Action: list your three to five strongest strengths and three to five weakest weaknesses. Check out the book Now, Discover Your Strengths by Marcus Buckingham and Donald Clifton, or the audiobook version.

· Play up the strengths of others. Those weaknesses of yours are someone else’s strengths—give them the opportunity to use their strengths and openly appreciate them when they do.
Action: Look at your list of weaknesses, and identify one person per item who shows strength in that area. Find a way to tell them that you’ve noticed it. You'll get insights into this by reading Go Put Your Strengths to Work by Marcus Buckingham or by listening to its audiobook version

· Get a bigger perspective on your accomplishments. Take stock of your successes and realize the exceptional effort and talent you employed to make them happen. And remember the analogy of the turtle on the fencepost: he didn’t get up there all by himself. We’ve all benefited from people who have given us support when we needed it most, and we’ve also felt a little extra boost from unseen blessings or luck.
Action: After you’ve appreciated yourself for the good work you’ve done, send a short and sincere note of thanks to at least one person who supported you. For a fun way to send this note via e-mail, try this reputable site for e-cards.
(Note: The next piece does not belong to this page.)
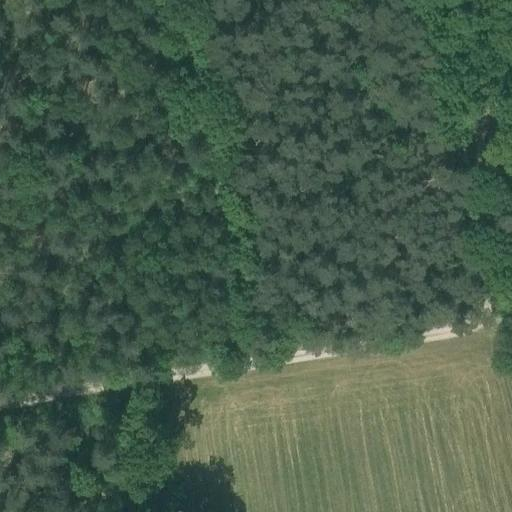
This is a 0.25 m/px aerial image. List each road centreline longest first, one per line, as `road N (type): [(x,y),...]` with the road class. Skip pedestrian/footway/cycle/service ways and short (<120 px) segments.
road 1 (unclassified): [(0,409),(495,318)]
road 2 (track): [(195,131),(0,173)]
road 3 (track): [(172,0),(195,131)]
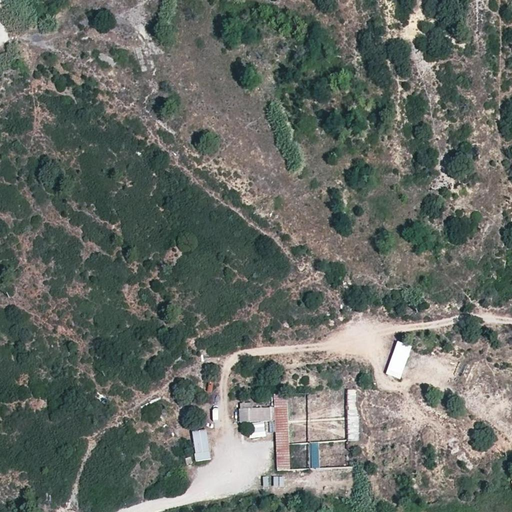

· Use a little self-deprecating humor. This special brand of humor allows you to be both confident and humble at the same time: confident in that it does not emanate from low self-esteem, and humble in that it shows that you are aware of your own flaws.
Action: Consider experiences that revealed a flaw in you. Imagine that each flaw is the punch line to a joke, and file it away for the next time you give a presentation to a larger audience and need a little ice breaker. For example, if you’re not the world’s best speller, you might say something like, “Although I’ve worked at Initech for over 10 years, I still can’t spell IT.” For some fun tips on how to use self-deprecating humor, take five minutes to read the short article by Scott Ginsberg.